- The task: Write out every line of text in the data below word for word, and leave the pictures out of your answer.

+++++

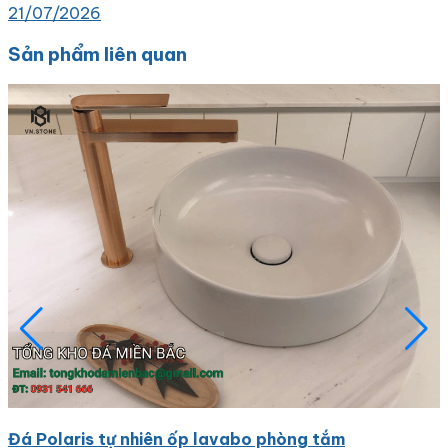
21/07/2026
Sản phẩm liên quan
Đá Polaris tự nhiên ốp lavabo phòng tắm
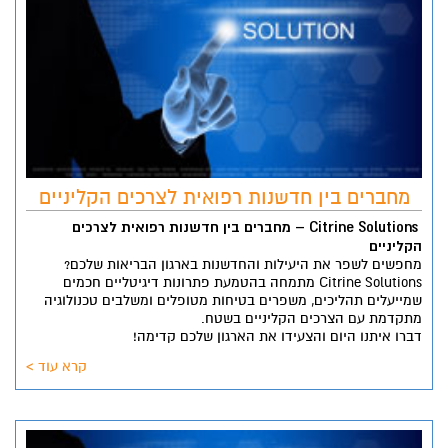
מחברים בין חדשנות רפואית לצרכים הקליניים
Citrine Solutions – מחברים בין חדשנות רפואית לצרכים
הקליניים
מחפשים לשפר את היעילות והחדשנות בארגון הבריאות שלכם?
Citrine Solutions מתמחה בהטמעת פתרונות דיגיטליים חכמים
שמייעלים תהליכים, משפרים בטיחות מטופלים ומשלבים טכנולוגיה
מתקדמת עם הצרכים הקליניים בשטח.
דברו איתנו היום והצעידו את הארגון שלכם קדימה!
קרא עוד >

+++++

- Exercise solution:
21/07/2026
Sản phẩm liên quan
Đá Polaris tự nhiên ốp lavabo phòng tắm
מחברים בין חדשנות רפואית לצרכים הקליניים
Citrine Solutions – מחברים בין חדשנות רפואית לצרכים
הקליניים
מחפשים לשפר את היעילות והחדשנות בארגון הבריאות שלכם?
Citrine Solutions מתמחה בהטמעת פתרונות דיגיטליים חכמים
שמייעלים תהליכים, משפרים בטיחות מטופלים ומשלבים טכנולוגיה
מתקדמת עם הצרכים הקליניים בשטח.
דברו איתנו היום והצעידו את הארגון שלכם קדימה!
קרא עוד >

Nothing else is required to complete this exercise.